Imports, Modules, and a Lesson We Had to Learn the Hard Way
Working on a programming language is a strange experience. Some days everything feels obvious: you add a feature, tests pass, and the language grows a little stronger. Other days, you spend hours staring at code that technically works, yet somehow feels wrong - and you can’t immediately explain why.
The recent work on modules and imports in Luma was very much the second kind.
At the beginning, the goal looked innocent enough. We wanted Luma to support multiple files, to allow code to be split up, reused, and composed in a natural way. Nothing ambitious. Every language does this. Surely this would be a straightforward step forward.
It wasn’t.
An Import That Is Just a Value
One design decision shaped everything that followed, even before we fully realized it. In Luma, an import is not a compiler directive. It is not a magical statement that mutates some global table behind the scenes. Instead, an import is an expression that produces a value.
That’s why Luma uses this syntax:
math = import "math_utils"
print(math.add(1, 2))Here, math is just a variable. It happens to contain exported symbols from another file, but conceptually it’s no different from assigning a struct, a number, or a function. If you understand variables and dot-access, you already understand imports.
At least, that was the theory.
When “It Works” Isn’t Enough
The first implementation worked. Then we extended it. Then we extended it again.
We added public exports with pub.
We added function calls through namespaces.
We added inline imports, like (import "math_utils").add(1, 2).
And gradually, something subtle started to happen.
Tests that had passed for a long time began to fail - not the new tests, but the old ones. Features that had nothing to do with modules suddenly behaved differently. List helpers broke. Method calls changed shape. Things that used to be obvious no longer were.
The natural reaction was to patch. Add a condition. Add a guard. Handle “just one more case”. And for a while, that seemed reasonable. After all, the compiler still compiled. The language still ran.
But the code was getting heavier, not clearer.
At some point, we realized that we weren’t implementing a design anymore. We were reacting.
The Moment We Stopped Guessing
There was a turning point, and it didn’t come from writing more code. It came from stopping.
Instead of asking “how do we fix this test?”, we asked more uncomfortable questions:
What is a function call in Luma?
What exactly is the difference between a free function and a method call?
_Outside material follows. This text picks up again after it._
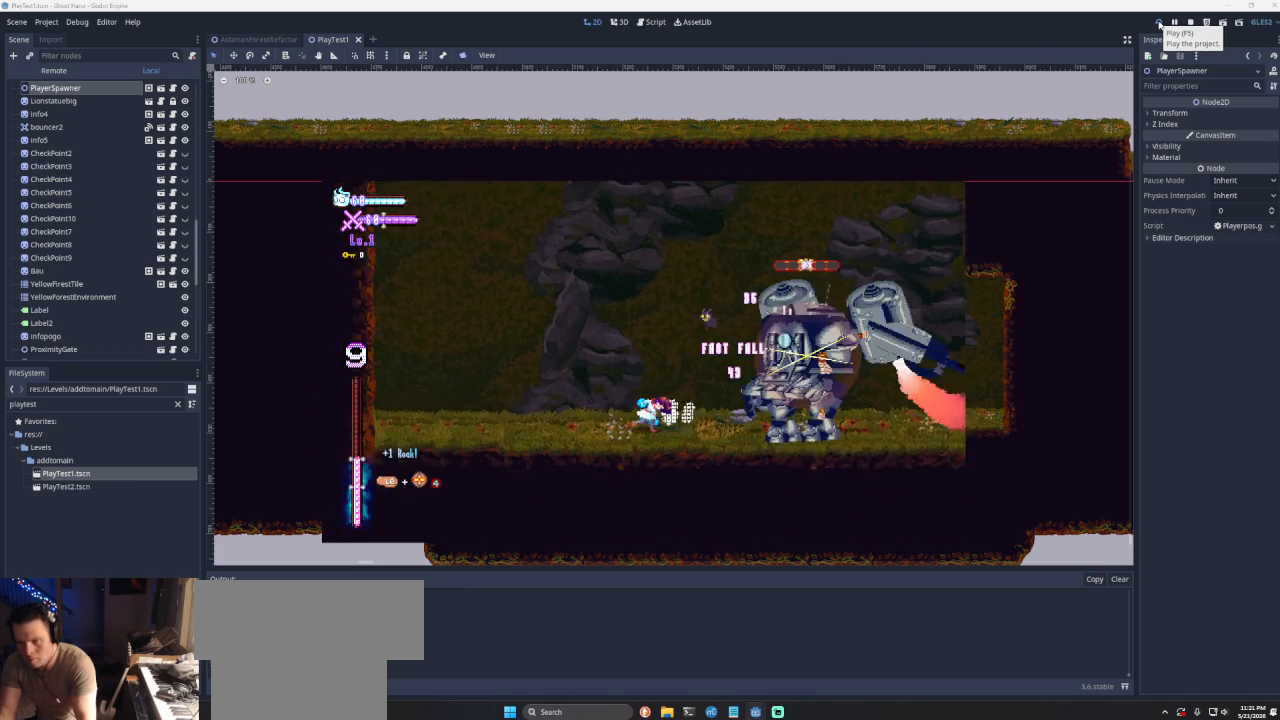
{"buttons": [], "left_stick": "left", "right_stick": "center", "events": [[33, "left_stick", "center"], [67, "CROSS", "down"], [100, "left_stick", "right"], [300, "SQUARE", "down"], [400, "CROSS", "up"], [400, "SQUARE", "up"], [400, "left_stick", "left"]]}
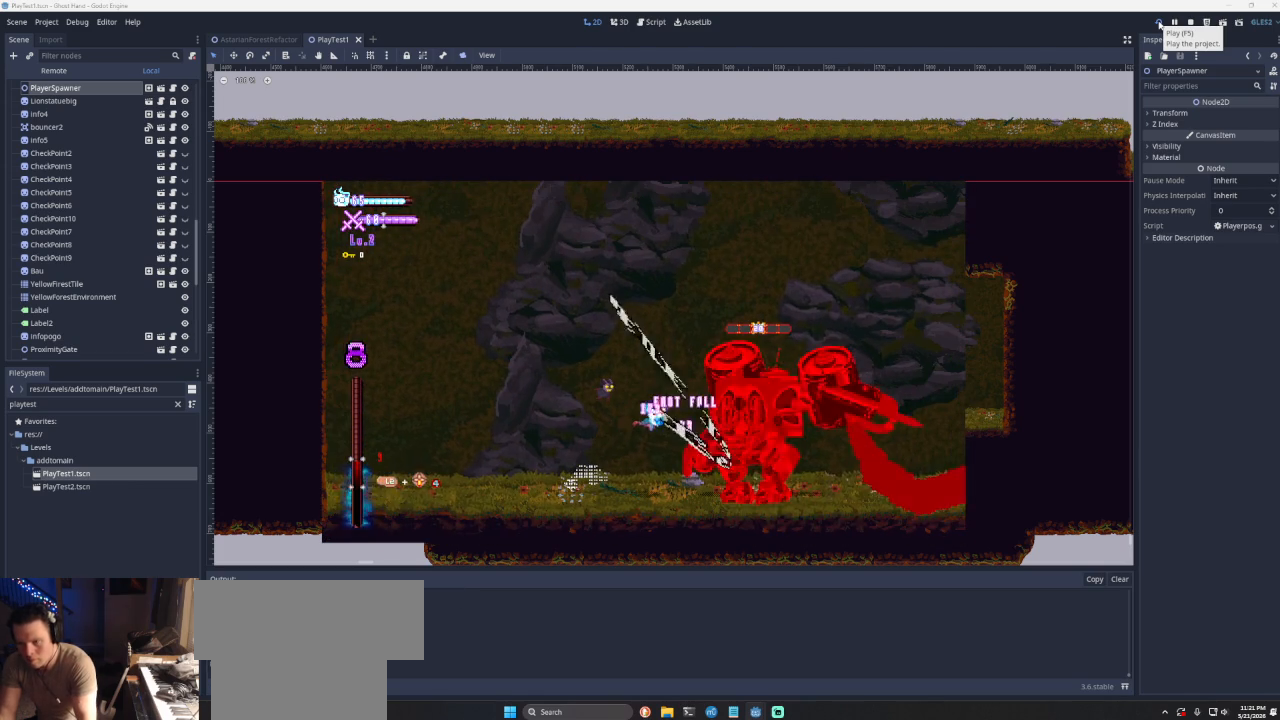
{"buttons": [], "left_stick": "center", "right_stick": "center", "events": [[433, "left_stick", "center"]]}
What does it really mean to call something through a module namespace?
Once we slowed down and answered those questions honestly, a pattern emerged. A lot of the complexity wasn’t required by the language at all - it was accidental. It came from guessing, from assuming intent instead of deriving it from the AST and the language rules.
That realization was painful, because it meant admitting that some of the recent work had to be undone. But it was also relieving. When the model became clear again, the code followed naturally.
Conditions disappeared.
Special cases collapsed into one path.
The compiler started to read like a story again.
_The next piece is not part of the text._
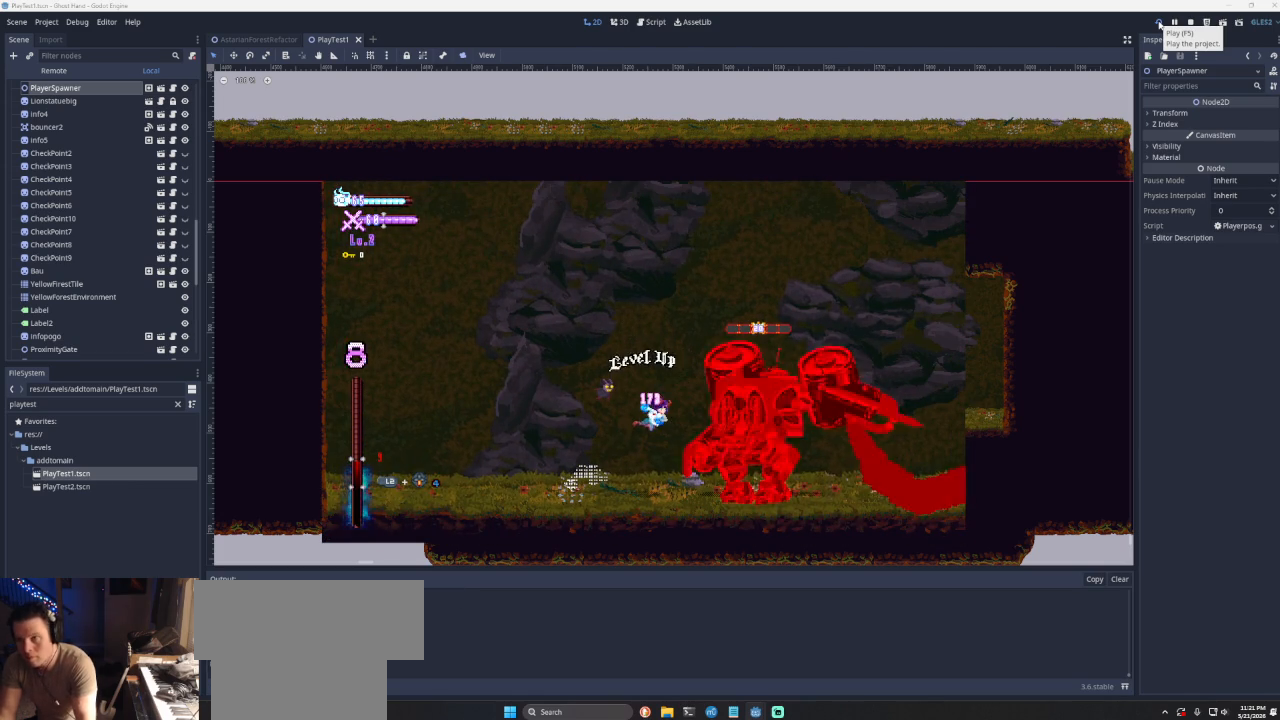
{"buttons": [], "left_stick": "right", "right_stick": "center", "events": [[367, "left_stick", "right"]]}
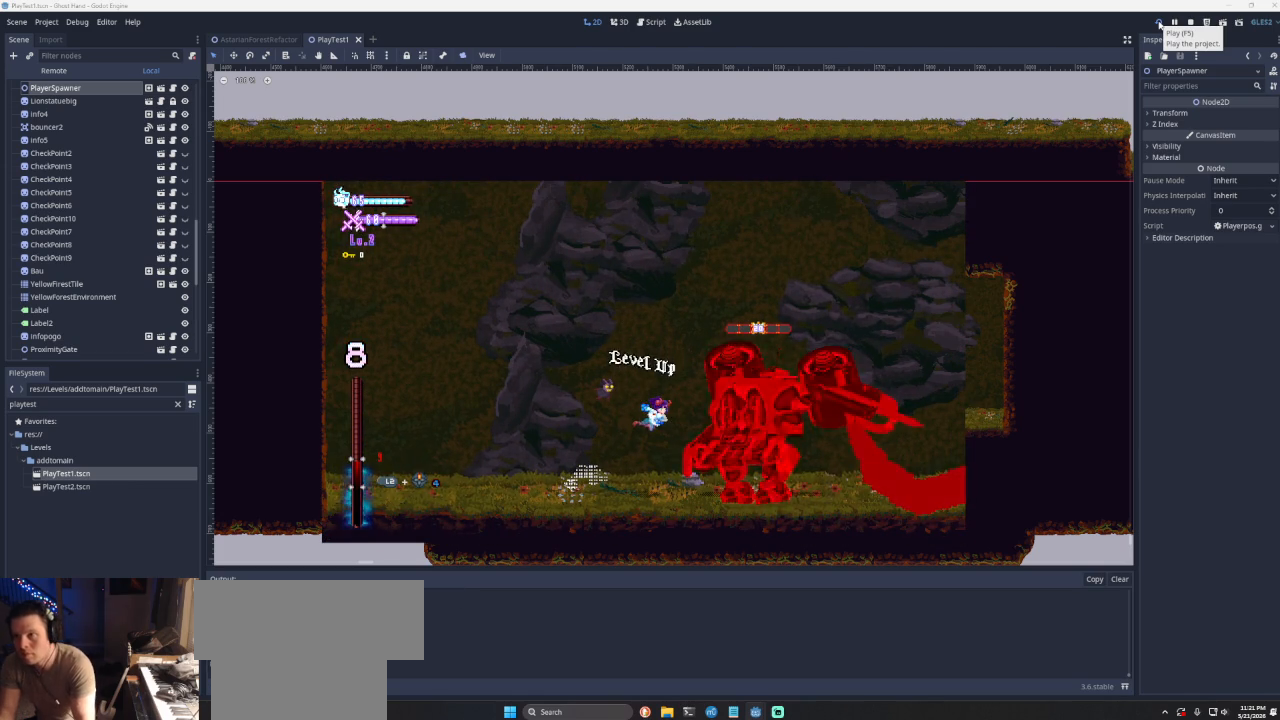
{"buttons": [], "left_stick": "right", "right_stick": "center", "events": []}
And then something quietly satisfying happened: all tests passed. Not just the new ones. All of them.
Where We Finally Landed
Today, modules in Luma behave exactly the way the language reads.
A file defines symbols.
pub decides which ones are visible.
import evaluates to a namespace value containing those symbols.
You can export a variable:
pub pi: float = 3.14159You can export a function:
pub fn add(a: int, b: int) -> int {
return a + b
}And you can use them naturally from another file:
m = import "math_utils"
print(m.pi)
print(m.add(1, 2))No hidden rules. No special compiler modes. No “you just have to know this one exception”.
If you can read the code, you can understand what it does.
The Real Takeaway
This episode reminded us of something that’s easy to forget when building systems from scratch: complexity rarely comes from ambition. More often, it comes from losing clarity.
When the mental model is clean, the implementation stays clean.
When the model blurs, the code starts to fight back.
The struggle around modules wasn’t wasted effort. It was the cost of rediscovering the boundaries of the language - of learning where Luma wants to be simple, and where it refuses to be clever.
And now that those boundaries are clear again, the language feels lighter.
More importantly, it feels trustworthy.
That matters more than any single feature.
Here’s a simple “real world” example that feels like something you’d actually do: centralized config + a tiny helper function, exported from one file and used in main.luma.
config.luma
pub app_name: str = "Luma Notes"
pub version: str = "0.1.0"
pub fn banner() -> str {
return app_name + " v" + version
}main.luma
cfg = import "config"
print(cfg.banner())
print("Starting " + cfg.app_name)That’s it: one exported variable (app_name / version) and one exported function (banner()), used via the imported namespace (cfg.*).